◆ TASK INSTRUCTIONS
Find each line in the items below that contains the word "olur" and copy it out.

◆ MATERIAL PROVIDED
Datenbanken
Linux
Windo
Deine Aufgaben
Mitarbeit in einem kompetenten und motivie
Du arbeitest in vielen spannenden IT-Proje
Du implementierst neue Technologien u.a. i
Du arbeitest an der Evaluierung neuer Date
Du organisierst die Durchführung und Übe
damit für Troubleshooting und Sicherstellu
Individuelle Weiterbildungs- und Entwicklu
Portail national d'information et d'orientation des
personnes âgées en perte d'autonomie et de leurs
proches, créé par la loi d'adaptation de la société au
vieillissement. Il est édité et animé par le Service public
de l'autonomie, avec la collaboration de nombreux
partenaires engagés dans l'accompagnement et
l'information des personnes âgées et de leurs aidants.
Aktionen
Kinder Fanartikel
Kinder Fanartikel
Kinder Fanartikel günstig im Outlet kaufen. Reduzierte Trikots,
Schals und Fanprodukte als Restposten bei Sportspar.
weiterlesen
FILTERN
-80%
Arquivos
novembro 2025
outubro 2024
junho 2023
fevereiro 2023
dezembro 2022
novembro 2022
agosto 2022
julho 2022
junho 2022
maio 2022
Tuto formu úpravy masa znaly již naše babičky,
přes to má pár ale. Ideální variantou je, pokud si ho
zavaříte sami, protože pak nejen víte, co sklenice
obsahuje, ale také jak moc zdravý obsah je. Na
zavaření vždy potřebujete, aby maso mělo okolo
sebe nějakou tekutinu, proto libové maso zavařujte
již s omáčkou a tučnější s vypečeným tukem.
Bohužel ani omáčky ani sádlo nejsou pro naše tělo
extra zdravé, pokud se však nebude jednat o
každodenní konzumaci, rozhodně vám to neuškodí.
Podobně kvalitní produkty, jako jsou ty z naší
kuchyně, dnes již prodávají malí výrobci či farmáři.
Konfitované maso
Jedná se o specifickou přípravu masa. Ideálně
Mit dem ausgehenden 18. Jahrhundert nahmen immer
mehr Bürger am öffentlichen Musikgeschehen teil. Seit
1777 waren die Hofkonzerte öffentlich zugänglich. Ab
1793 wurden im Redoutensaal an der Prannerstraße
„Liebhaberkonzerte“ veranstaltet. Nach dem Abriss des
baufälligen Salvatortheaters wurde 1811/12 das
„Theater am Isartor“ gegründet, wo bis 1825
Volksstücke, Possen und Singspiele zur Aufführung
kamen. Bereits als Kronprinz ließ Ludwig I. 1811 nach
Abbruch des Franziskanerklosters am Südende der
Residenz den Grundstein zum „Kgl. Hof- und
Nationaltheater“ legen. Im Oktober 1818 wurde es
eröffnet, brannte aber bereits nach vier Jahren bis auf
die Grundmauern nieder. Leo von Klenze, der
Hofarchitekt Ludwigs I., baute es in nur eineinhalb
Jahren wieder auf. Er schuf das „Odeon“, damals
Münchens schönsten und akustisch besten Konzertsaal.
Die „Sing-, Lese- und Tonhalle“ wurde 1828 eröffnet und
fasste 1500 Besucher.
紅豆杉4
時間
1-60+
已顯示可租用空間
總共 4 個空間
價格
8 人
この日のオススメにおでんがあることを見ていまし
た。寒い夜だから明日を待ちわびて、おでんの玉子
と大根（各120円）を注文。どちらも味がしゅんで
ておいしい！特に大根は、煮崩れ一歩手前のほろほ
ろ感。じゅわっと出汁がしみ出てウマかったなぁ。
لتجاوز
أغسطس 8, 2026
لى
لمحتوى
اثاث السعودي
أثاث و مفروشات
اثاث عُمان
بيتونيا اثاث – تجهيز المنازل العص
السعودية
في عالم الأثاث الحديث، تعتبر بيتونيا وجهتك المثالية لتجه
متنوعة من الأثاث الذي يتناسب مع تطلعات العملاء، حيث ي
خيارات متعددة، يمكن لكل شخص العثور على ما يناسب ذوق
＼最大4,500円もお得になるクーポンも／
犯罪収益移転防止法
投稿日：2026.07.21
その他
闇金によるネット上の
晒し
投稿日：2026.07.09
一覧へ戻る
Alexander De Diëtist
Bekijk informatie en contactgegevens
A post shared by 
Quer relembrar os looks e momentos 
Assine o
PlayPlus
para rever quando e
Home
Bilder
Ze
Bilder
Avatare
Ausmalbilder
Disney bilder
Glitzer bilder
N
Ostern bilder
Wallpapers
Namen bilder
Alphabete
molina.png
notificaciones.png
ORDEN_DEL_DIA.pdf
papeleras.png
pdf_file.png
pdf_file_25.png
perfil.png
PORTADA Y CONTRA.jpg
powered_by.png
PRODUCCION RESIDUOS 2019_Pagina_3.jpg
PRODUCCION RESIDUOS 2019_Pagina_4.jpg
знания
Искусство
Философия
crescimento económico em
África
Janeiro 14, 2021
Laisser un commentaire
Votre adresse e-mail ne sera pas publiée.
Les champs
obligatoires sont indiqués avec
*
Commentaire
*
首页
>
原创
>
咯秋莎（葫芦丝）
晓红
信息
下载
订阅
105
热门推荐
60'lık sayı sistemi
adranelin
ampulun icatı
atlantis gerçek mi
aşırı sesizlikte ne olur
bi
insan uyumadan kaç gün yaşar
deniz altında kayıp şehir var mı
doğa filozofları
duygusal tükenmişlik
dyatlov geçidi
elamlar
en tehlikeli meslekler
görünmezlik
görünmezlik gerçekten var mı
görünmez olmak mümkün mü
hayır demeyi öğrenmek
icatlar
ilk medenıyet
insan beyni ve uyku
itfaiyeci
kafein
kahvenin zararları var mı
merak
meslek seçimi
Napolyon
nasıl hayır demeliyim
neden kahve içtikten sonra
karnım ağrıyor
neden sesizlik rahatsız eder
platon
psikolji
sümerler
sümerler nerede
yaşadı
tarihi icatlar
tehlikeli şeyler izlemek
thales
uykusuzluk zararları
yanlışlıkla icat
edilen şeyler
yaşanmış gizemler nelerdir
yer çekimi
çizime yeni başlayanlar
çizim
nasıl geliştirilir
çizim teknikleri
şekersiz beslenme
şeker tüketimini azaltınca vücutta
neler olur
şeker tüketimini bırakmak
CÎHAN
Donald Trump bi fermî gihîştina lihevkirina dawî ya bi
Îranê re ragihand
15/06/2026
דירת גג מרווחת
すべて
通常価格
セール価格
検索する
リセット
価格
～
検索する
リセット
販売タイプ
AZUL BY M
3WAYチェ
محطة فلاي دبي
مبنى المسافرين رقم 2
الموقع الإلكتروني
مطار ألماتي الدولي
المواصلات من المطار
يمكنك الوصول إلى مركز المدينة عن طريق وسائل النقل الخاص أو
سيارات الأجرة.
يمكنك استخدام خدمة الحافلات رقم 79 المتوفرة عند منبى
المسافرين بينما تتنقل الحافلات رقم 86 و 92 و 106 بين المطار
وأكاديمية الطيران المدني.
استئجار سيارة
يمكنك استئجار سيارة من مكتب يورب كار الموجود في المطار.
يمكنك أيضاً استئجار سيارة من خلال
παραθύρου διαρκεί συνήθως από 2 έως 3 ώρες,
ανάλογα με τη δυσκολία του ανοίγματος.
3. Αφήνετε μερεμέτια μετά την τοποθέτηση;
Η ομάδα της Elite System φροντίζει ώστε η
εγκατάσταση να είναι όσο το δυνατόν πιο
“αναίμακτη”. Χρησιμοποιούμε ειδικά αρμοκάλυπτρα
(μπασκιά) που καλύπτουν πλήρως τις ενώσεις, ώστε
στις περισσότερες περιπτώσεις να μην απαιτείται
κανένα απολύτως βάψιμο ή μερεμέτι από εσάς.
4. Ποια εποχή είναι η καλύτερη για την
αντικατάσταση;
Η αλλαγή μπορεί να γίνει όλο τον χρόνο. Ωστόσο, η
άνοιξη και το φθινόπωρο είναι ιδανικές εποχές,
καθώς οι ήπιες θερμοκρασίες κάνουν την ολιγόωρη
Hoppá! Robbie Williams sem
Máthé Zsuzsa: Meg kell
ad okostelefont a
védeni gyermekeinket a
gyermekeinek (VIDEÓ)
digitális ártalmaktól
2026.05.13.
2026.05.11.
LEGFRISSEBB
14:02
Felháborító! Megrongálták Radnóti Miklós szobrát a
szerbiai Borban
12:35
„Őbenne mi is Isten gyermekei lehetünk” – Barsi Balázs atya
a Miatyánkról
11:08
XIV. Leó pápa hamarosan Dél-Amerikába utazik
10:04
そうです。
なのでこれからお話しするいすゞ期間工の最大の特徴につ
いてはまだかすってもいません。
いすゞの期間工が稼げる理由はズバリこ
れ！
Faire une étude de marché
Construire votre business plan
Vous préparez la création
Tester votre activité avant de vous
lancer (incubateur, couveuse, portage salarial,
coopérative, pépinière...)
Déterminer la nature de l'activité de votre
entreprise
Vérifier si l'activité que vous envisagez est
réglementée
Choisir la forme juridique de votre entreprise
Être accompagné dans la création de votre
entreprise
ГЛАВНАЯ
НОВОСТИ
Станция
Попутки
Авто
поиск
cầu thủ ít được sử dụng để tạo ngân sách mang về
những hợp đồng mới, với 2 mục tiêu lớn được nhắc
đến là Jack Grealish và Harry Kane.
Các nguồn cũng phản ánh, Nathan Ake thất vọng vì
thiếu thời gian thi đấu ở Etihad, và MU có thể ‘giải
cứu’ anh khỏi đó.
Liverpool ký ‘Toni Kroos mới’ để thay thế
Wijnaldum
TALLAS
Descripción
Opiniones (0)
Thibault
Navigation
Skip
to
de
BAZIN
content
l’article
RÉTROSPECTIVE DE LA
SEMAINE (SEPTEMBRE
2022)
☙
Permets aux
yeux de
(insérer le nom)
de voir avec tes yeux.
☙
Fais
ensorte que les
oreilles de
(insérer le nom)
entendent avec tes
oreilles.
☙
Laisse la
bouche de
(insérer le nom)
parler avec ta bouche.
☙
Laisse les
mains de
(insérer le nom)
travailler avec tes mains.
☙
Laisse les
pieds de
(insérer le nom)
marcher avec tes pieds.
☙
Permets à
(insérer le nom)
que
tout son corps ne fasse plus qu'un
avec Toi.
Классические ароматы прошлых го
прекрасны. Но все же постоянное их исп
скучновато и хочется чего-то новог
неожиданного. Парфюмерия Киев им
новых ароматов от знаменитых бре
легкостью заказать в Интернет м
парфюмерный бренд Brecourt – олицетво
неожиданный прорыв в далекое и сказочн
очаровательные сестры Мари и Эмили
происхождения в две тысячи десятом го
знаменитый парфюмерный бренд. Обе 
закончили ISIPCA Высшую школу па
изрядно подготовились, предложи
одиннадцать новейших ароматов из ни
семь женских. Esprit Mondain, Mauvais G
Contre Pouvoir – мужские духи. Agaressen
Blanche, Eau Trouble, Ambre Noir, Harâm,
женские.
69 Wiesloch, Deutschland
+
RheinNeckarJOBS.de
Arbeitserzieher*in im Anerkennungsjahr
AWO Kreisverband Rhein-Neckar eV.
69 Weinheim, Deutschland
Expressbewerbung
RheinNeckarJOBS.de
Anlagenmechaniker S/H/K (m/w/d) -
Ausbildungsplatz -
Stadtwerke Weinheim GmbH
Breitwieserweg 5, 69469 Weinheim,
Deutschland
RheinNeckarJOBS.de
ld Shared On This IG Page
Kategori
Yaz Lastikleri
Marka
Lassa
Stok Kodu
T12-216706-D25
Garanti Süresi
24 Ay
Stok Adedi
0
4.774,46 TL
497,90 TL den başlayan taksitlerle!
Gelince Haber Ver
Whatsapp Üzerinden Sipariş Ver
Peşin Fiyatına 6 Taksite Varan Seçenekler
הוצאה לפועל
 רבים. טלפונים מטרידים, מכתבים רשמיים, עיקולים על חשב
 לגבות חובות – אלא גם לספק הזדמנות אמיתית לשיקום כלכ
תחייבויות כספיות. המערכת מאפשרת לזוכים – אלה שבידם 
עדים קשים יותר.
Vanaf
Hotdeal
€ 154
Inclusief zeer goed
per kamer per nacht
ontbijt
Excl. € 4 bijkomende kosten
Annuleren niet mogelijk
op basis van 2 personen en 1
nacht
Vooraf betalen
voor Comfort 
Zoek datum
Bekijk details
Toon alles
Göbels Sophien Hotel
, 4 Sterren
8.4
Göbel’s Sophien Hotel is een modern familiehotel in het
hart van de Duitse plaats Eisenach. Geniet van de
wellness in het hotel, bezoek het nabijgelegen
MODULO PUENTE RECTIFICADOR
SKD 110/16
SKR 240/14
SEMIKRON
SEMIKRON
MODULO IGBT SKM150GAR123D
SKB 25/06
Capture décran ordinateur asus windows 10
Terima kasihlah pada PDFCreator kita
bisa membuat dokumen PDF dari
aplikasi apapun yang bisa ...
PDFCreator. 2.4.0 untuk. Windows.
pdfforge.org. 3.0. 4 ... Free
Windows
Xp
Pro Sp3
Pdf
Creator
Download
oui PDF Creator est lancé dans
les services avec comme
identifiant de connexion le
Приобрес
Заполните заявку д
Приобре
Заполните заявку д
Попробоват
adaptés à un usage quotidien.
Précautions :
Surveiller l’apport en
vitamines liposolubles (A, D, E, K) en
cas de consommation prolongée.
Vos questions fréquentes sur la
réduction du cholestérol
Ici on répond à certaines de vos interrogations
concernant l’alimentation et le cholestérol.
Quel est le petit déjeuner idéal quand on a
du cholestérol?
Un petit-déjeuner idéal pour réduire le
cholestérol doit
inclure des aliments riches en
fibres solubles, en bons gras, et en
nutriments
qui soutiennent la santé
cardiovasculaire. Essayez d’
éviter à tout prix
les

◆ OUTPUT FOR THIS EXERCISE
aşırı sesizlikte ne olur
neler olur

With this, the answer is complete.